[WHAT IS BEING ASKED]:
Word for word, output the data, with none of its pictures.

[Opening SOURCE DATA section]

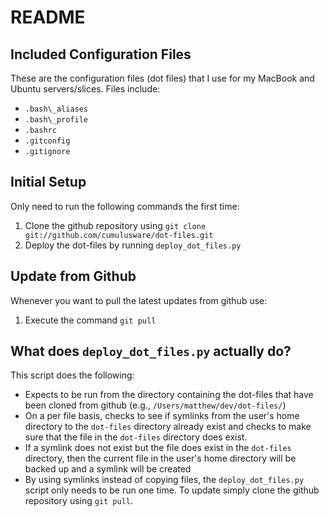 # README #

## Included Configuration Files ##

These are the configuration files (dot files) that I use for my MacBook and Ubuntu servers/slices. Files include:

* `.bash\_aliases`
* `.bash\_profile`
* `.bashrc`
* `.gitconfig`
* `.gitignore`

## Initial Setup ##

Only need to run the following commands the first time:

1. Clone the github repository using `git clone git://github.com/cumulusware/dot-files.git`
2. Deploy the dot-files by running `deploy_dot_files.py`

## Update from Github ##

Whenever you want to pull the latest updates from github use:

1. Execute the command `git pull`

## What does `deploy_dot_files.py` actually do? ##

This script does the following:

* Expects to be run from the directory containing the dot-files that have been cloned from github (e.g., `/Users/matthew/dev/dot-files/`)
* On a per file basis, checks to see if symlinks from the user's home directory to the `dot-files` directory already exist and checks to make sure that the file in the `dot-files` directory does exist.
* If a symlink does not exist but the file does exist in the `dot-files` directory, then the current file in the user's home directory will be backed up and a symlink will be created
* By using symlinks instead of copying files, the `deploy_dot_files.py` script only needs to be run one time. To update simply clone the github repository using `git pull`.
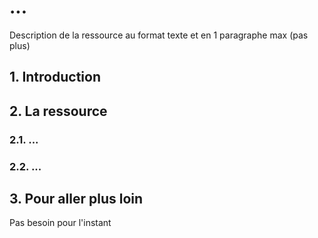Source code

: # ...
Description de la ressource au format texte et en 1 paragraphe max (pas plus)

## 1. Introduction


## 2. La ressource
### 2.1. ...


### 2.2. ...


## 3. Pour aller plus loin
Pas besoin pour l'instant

[Closing SOURCE DATA section]

[ANSWER BOX]:
 # README #

## Included Configuration Files ##

These are the configuration files (dot files) that I use for my MacBook and Ubuntu servers/slices. Files include:

* `.bash\_aliases`
* `.bash\_profile`
* `.bashrc`
* `.gitconfig`
* `.gitignore`

## Initial Setup ##

Only need to run the following commands the first time:

1. Clone the github repository using `git clone git://github.com/cumulusware/dot-files.git`
2. Deploy the dot-files by running `deploy_dot_files.py`

## Update from Github ##

Whenever you want to pull the latest updates from github use:

1. Execute the command `git pull`

## What does `deploy_dot_files.py` actually do? ##

This script does the following:

* Expects to be run from the directory containing the dot-files that have been cloned from github (e.g., `/Users/matthew/dev/dot-files/`)
* On a per file basis, checks to see if symlinks from the user's home directory to the `dot-files` directory already exist and checks to make sure that the file in the `dot-files` directory does exist.
* If a symlink does not exist but the file does exist in the `dot-files` directory, then the current file in the user's home directory will be backed up and a symlink will be created
* By using symlinks instead of copying files, the `deploy_dot_files.py` script only needs to be run one time. To update simply clone the github repository using `git pull`.
Source code

: # ...
Description de la ressource au format texte et en 1 paragraphe max (pas plus)

## 1. Introduction


## 2. La ressource
### 2.1. ...


### 2.2. ...


## 3. Pour aller plus loin
Pas besoin pour l'instant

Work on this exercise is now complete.